The exercise: Write the next part of the news report on Shell's Arctic drilling permit, picking up after its final sentence.

The U.S. government on Monday gave Royal Dutch Shell the final permit it needs to drill for oil in the Arctic Ocean off Alaska's northwest coast for the first time in more than two decades.

Company hopes to drill 2 wells in the Chukchi Sea by late September

The oil drilling rig, shown here in Port Angeles, Wash., that Royal Dutch Shell will use to drill two exploratory wells in the Arctic Ocean off Alaska's northwest coast. The federal government on Monday gave Royal Dutch Shell the final permit it needs to go ahead with the plan. (Daniella Beccaria/seattlepi.com/AP)

The U.S. government on Monday gave Royal Dutch Shell the final permit it needs to drill for oil in the Arctic Ocean off Alaska's northwest coast for the first time in more than two decades.

The Bureau of Safety and Environmental Enforcement announced that it approved the permit to drill below the ocean floor after the oil giant brought in a required piece of equipment to stop a possible well blowout.

The agency previously allowed Shell to begin drilling only the top sections of two wells in the Chukchi Sea because the key equipment, called a capping stack, was stuck on a vessel that needed repair in Portland, Ore.

Material shown:

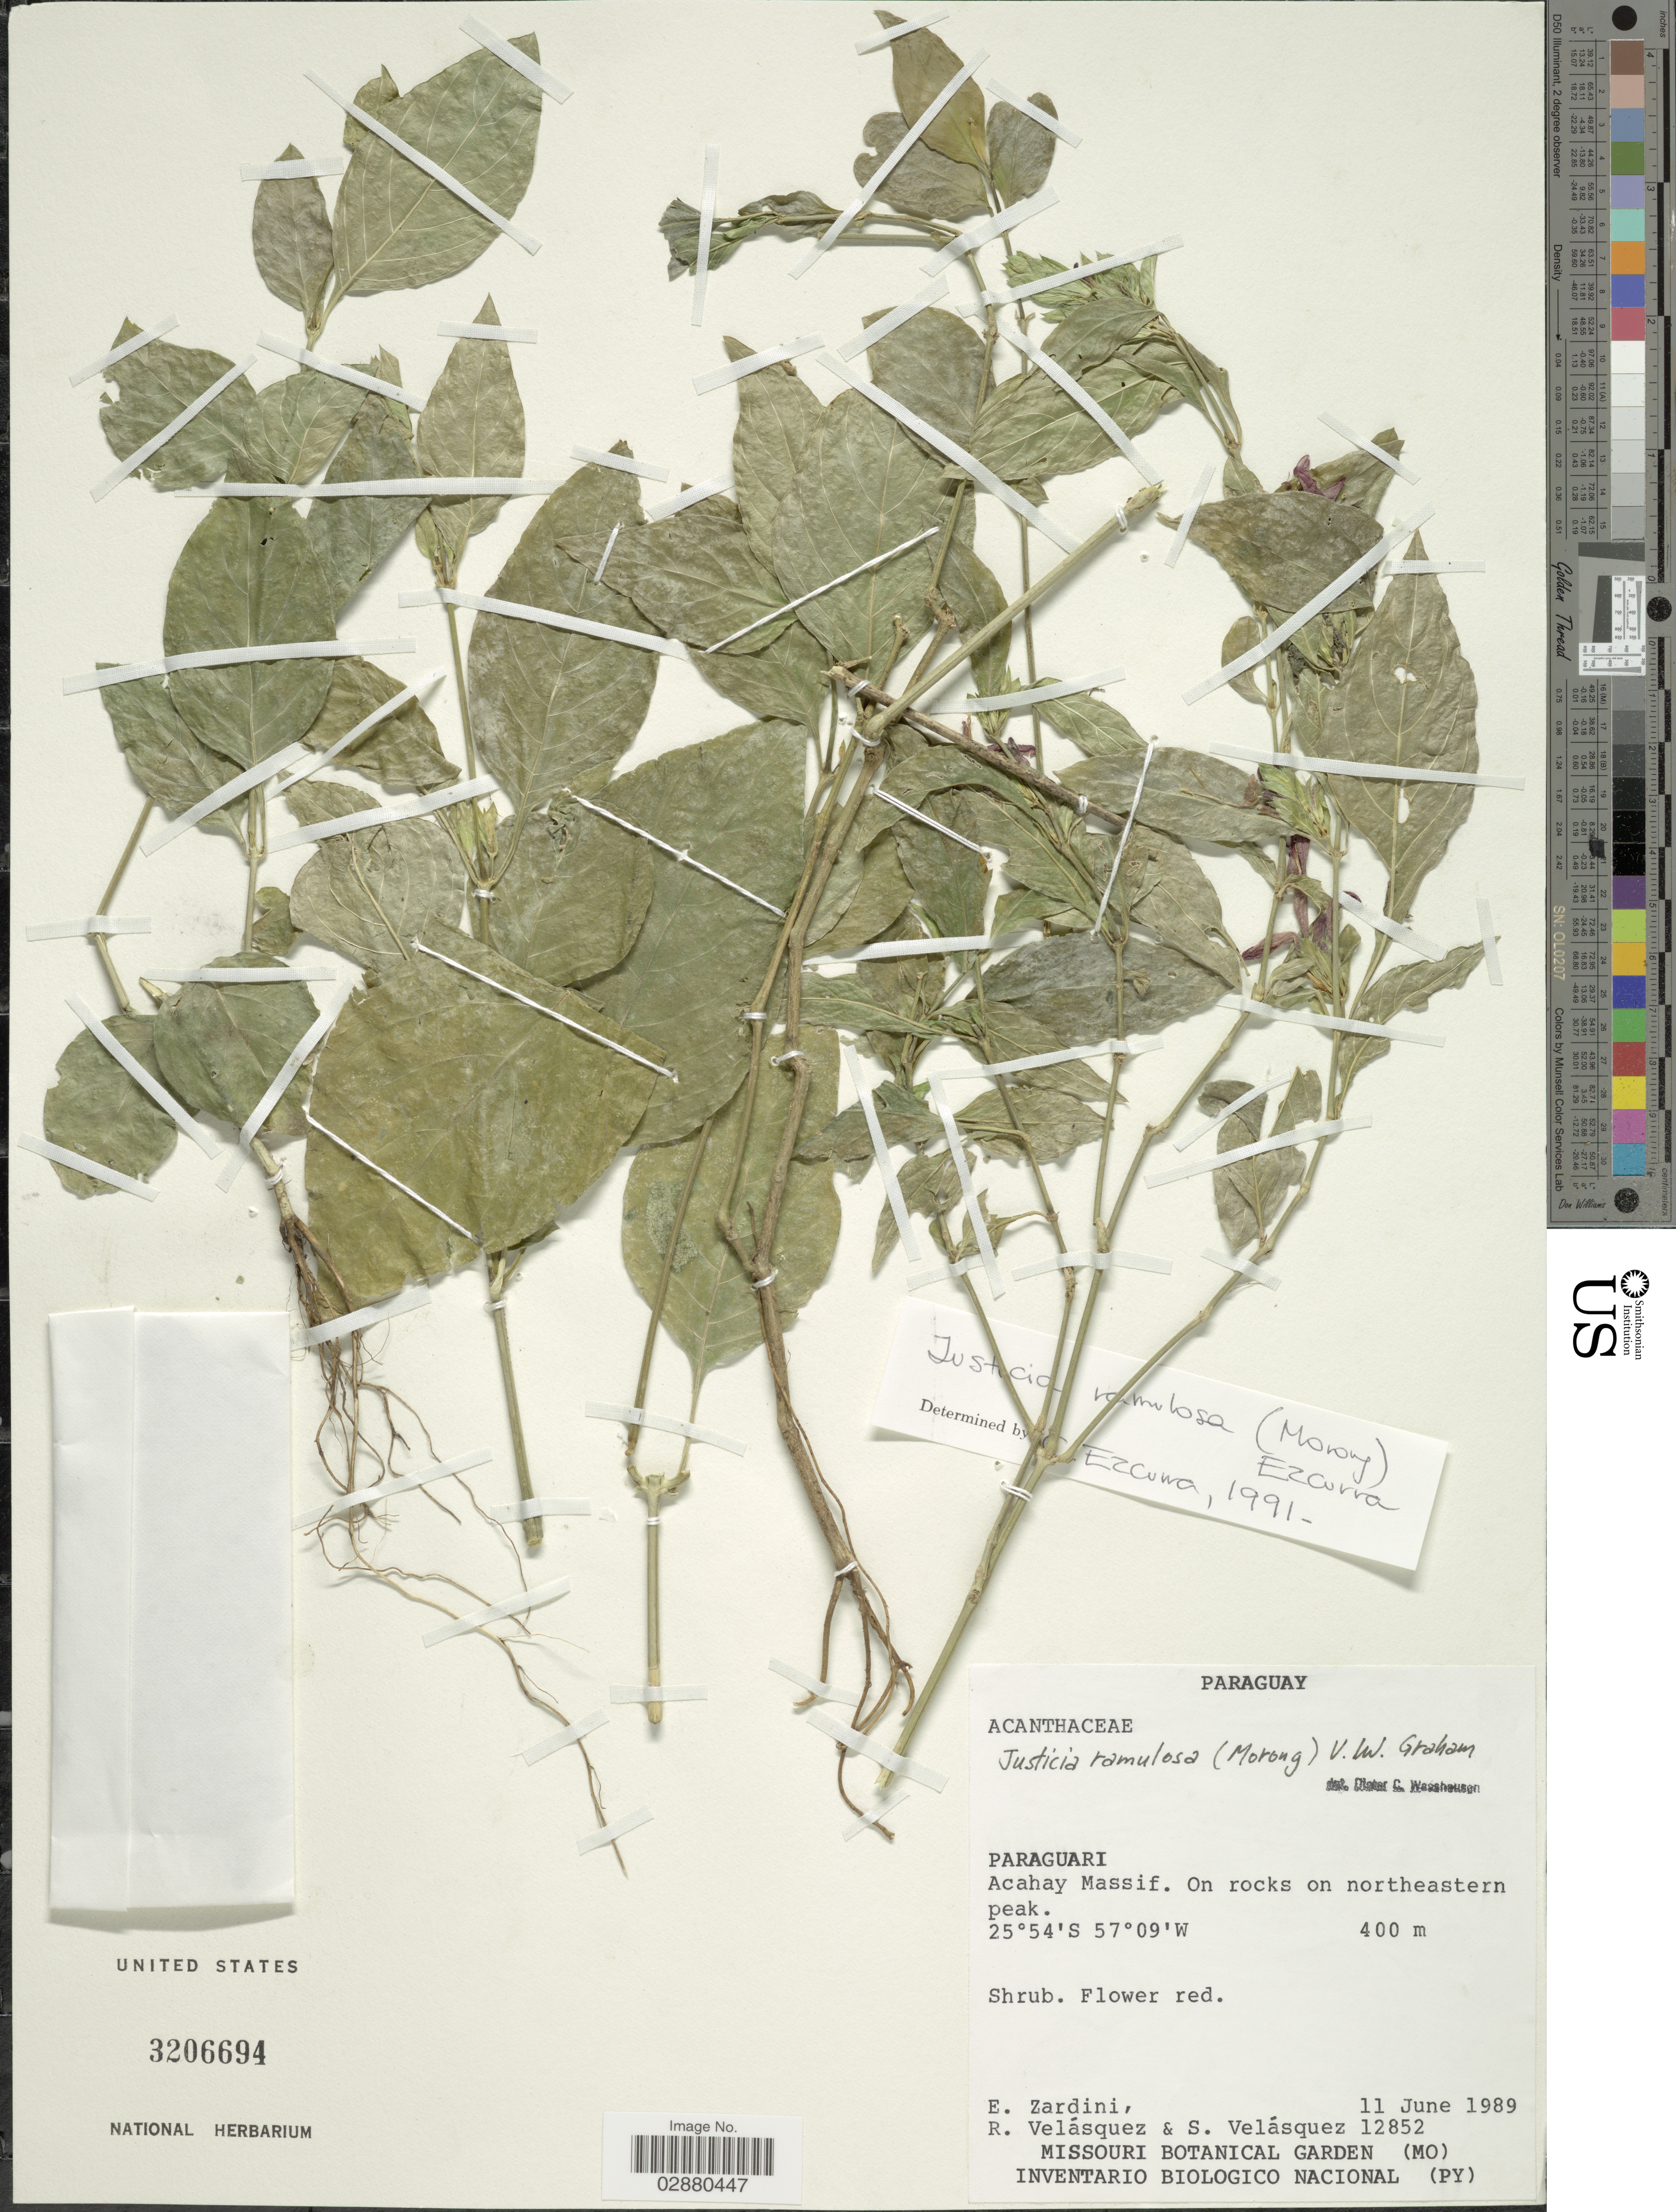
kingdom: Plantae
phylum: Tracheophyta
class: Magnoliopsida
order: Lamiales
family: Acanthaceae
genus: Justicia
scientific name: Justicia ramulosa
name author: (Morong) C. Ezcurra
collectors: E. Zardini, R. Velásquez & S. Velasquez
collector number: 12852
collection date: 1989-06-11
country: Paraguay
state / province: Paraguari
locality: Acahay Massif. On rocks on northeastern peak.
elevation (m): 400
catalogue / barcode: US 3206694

==

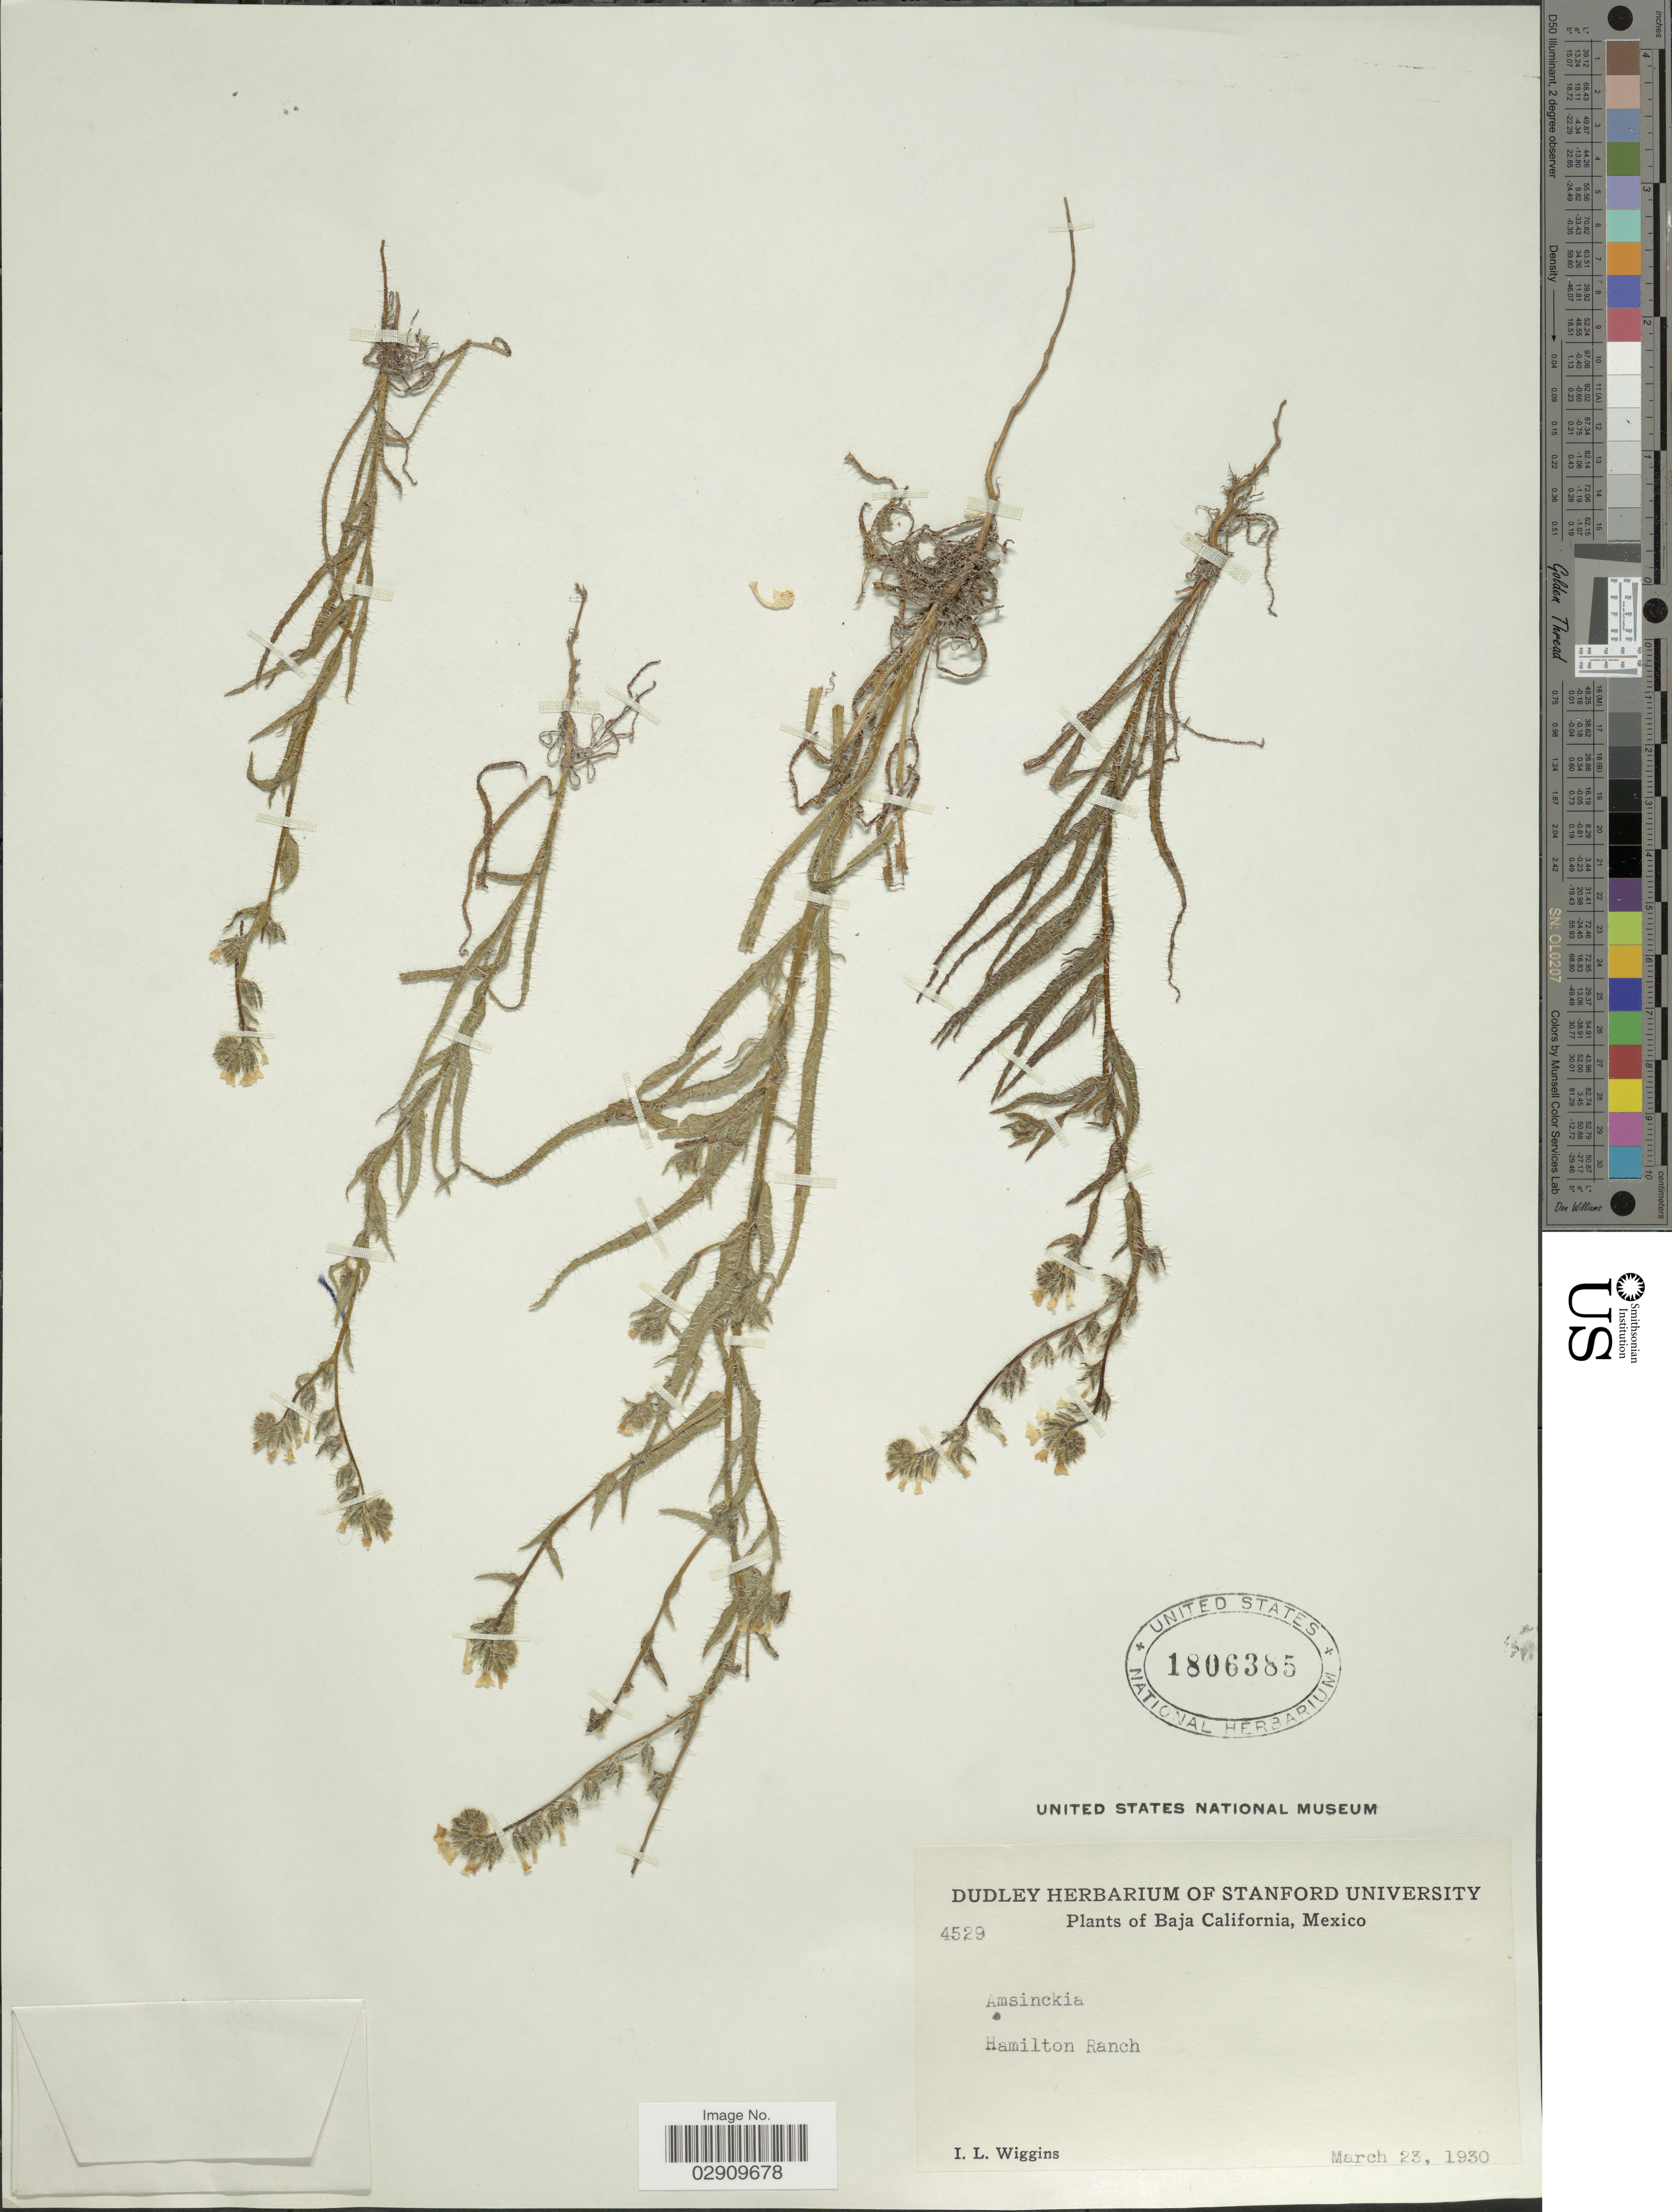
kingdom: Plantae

Output for this exercise:
Since the vessel arrived last week, Shell is free to drill into oil-bearing rock, estimated at 2,400 metres below the ocean floor, for the first time since its last exploratory well was drilled in 1991.

"Activities conducted offshore Alaska are being held to the highest safety, environmental protection, and emergency response standards," agency Director Brian Salerno said in a statement Monday. "We will continue to monitor their work around the clock to ensure the utmost safety and environmental stewardship."

Environmental groups oppose Arctic offshore drilling, saying industrial activity will harm polar bears, Pacific walrus, ice seals and threatened whales already vulnerable from climate warming and shrinking summer sea ice. They say oil companies have not demonstrated that they can clean up a spill in water choked by ice.

"It sends a terrible signal to the rest of the world for the United States to be using public resources to promote that development," said Niel Lawrence of the Natural Resources Defence Council. "We have to make clear to the rest of the world that we are all in on a clean energy future. And we've got to stop giving the rest of the world license to go exploring by permitting Shell to do it."

The U.S. Geological Survey estimates that U.S. Arctic waters hold 26 billion barrels of recoverable oil, and Shell is eager to explore in a basin that company officials say could be a "game changer" for domestic production.

Government requires capping stack

Shell bid $2.1 billion US on Chukchi Sea leases in 2008 and has spent upward of $7 billion on exploration there and in the Beaufort Sea off Alaska's north coast.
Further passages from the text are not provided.